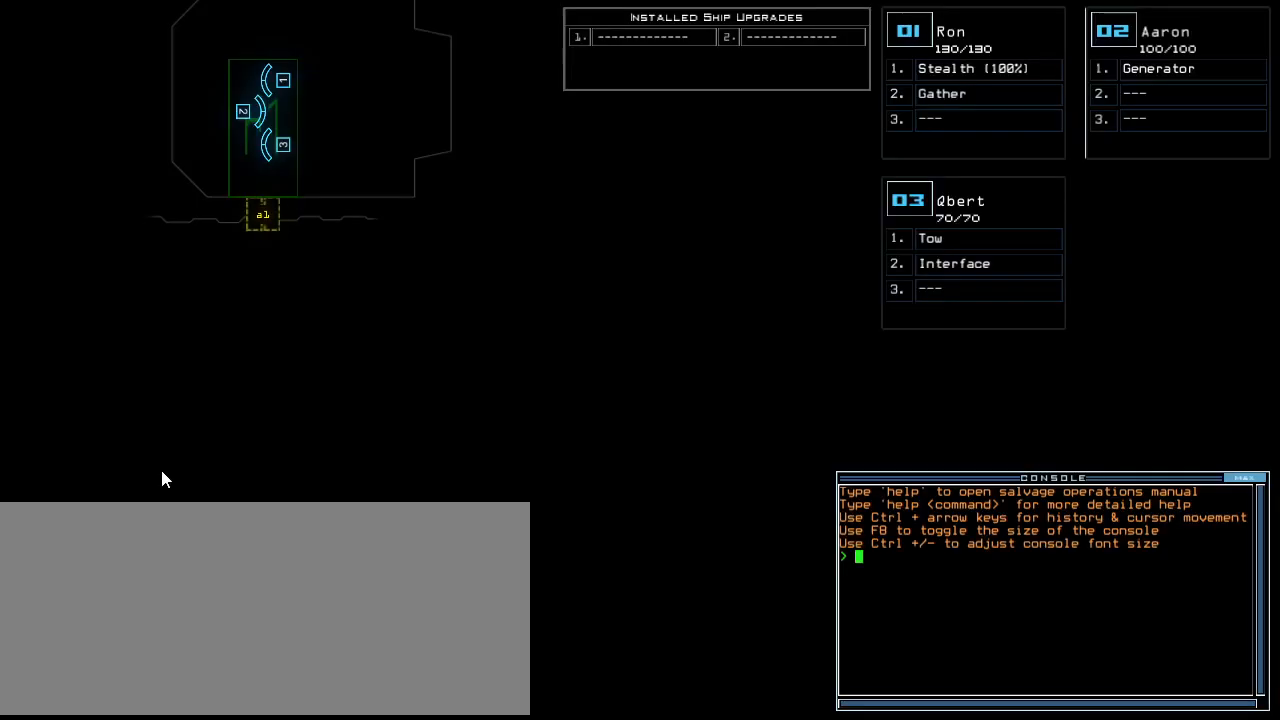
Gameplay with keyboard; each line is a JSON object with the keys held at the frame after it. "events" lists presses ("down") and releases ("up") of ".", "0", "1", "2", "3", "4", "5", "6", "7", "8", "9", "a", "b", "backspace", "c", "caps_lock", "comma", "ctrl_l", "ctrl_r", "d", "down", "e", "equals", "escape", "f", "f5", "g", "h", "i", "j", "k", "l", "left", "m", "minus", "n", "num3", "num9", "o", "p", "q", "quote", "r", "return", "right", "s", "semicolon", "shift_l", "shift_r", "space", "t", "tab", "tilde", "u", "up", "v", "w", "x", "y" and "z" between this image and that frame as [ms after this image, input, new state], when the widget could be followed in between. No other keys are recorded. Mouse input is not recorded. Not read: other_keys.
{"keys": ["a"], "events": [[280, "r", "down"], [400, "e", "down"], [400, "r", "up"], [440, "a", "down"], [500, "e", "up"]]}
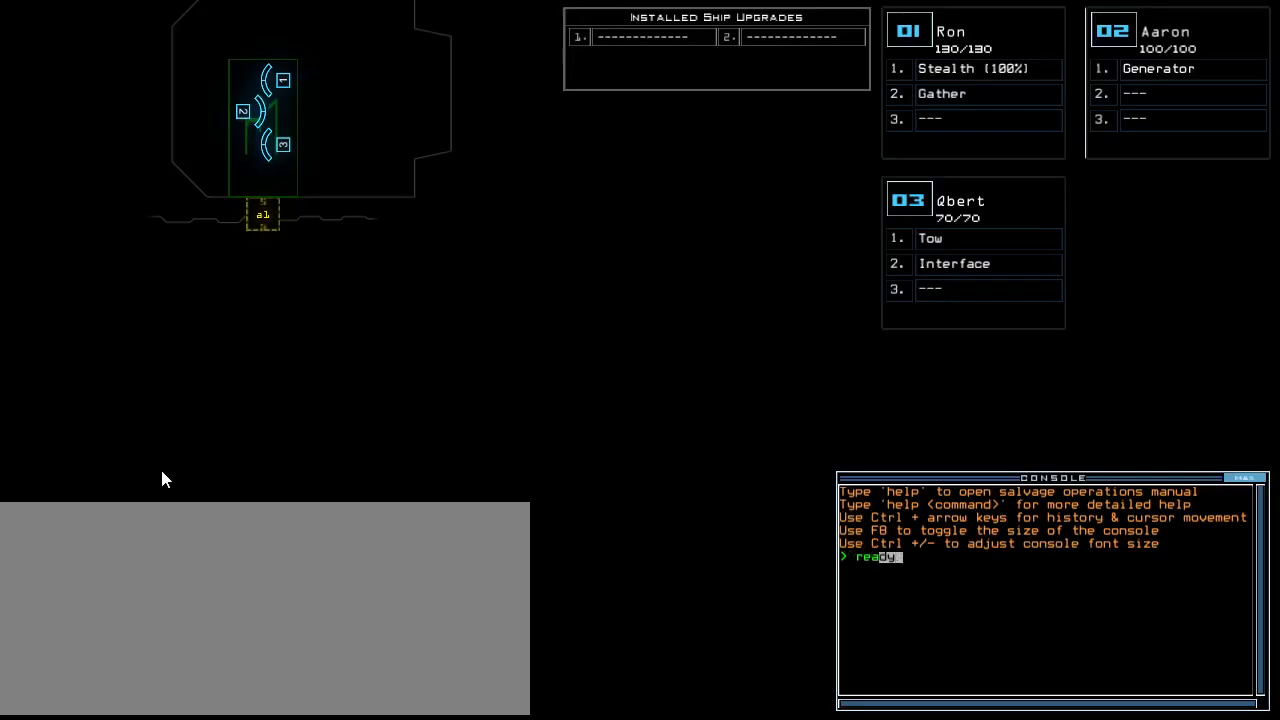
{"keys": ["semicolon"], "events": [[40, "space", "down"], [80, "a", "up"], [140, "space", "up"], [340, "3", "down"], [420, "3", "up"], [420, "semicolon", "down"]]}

-------

● AIM OF THE EXERCISE
In the data, how many lines include the string "space"? Reply with only that number.

● FINAL ANSWER
2